* [TEXTO DE ORIGEN]
Un principio como otro cualquiera, pero qué
principio. Eso pensaba hace unas horas cuando después de mucho tiempo volví a
reabrir la novela enseña de Julio Cortázar: Rayuela. La última vez que me
interné en la aventura turbia, tóxica, pero hermosa del amor odioso, o del odio
amoroso entre La Maga y Oliveira lo hice en París. Paseando por las mañanas los
lugares en los que se movían los personajes del libro la noche anterior,
mientras se removían en las páginas de la austera y comprimida edición de
Cátedra que leía, y releía, en ocasiones en mi pequeña habitación de rue Titón,
sobre Faidherbe Chaligny. No muy lejos de la zona por donde transcurre la
primer parte de la obra.
Ahora la reabro de nuevo en la otra punta del mundo,
de los mundos, pues no solo es el asunto geográfico el que separa una y otra
lectura, sino que lo hacen varios años y algunas experiencias. Por supuesto,
hay otro mundo imprescindible para entender el porqué de esta lectura, el de la
obra. La novela se divide en tres partes; el lado de allá, el lado de acá y de
otros lados. Por ello a forma de cerramiento de circulo vuelvo a caer en su
páginas, ya me precipité en su interior en el lado de allá, en París, y en
otros lados, cuando me acerqué a sus páginas por primera vez, en otras ciudades
y otras épocas. Ahora me lanzo a sus brazos en el lado de acá.

* [INSTRUCCIONES] Según el texto sobre Rayuela, ¿en qué partes se divide la novela? Enuméralas todas. Las entradas no hacen falta para resolver esta tarea.

* [ENTRADAS EXTRAÍDAS]

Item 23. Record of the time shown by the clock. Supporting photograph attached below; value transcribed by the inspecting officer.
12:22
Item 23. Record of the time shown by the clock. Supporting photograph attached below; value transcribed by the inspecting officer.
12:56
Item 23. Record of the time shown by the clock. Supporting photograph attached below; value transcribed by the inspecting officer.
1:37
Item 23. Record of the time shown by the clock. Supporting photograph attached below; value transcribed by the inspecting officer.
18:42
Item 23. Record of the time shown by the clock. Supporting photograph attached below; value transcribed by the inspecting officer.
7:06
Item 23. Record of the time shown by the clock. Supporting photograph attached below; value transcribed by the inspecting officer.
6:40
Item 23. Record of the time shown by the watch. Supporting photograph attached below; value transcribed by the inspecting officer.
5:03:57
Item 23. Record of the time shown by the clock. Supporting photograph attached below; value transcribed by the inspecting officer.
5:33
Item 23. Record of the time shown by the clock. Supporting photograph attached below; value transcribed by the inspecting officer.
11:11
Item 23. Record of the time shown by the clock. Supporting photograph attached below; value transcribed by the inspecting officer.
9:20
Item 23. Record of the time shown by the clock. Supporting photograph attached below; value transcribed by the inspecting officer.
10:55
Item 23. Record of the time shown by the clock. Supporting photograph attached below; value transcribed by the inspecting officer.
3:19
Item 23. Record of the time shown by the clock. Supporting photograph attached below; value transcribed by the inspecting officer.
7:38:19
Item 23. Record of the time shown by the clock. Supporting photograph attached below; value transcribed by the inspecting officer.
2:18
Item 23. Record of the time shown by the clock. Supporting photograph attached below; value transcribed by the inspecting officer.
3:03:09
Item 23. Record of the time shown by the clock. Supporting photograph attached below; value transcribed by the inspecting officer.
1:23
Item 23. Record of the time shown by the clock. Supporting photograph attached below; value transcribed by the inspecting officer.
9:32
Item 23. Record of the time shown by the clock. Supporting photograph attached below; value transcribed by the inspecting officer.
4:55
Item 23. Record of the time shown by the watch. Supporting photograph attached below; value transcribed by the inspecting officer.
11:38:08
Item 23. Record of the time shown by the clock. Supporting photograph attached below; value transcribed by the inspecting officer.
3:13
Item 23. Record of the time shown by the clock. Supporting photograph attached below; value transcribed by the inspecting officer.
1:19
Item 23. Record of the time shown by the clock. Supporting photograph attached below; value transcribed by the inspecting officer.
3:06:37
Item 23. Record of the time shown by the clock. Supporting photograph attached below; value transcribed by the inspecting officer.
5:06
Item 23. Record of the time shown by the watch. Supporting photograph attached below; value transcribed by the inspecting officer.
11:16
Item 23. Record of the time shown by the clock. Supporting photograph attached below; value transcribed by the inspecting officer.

* [SOLUCIÓN] El lado de allá, el lado de acá y de otros lados.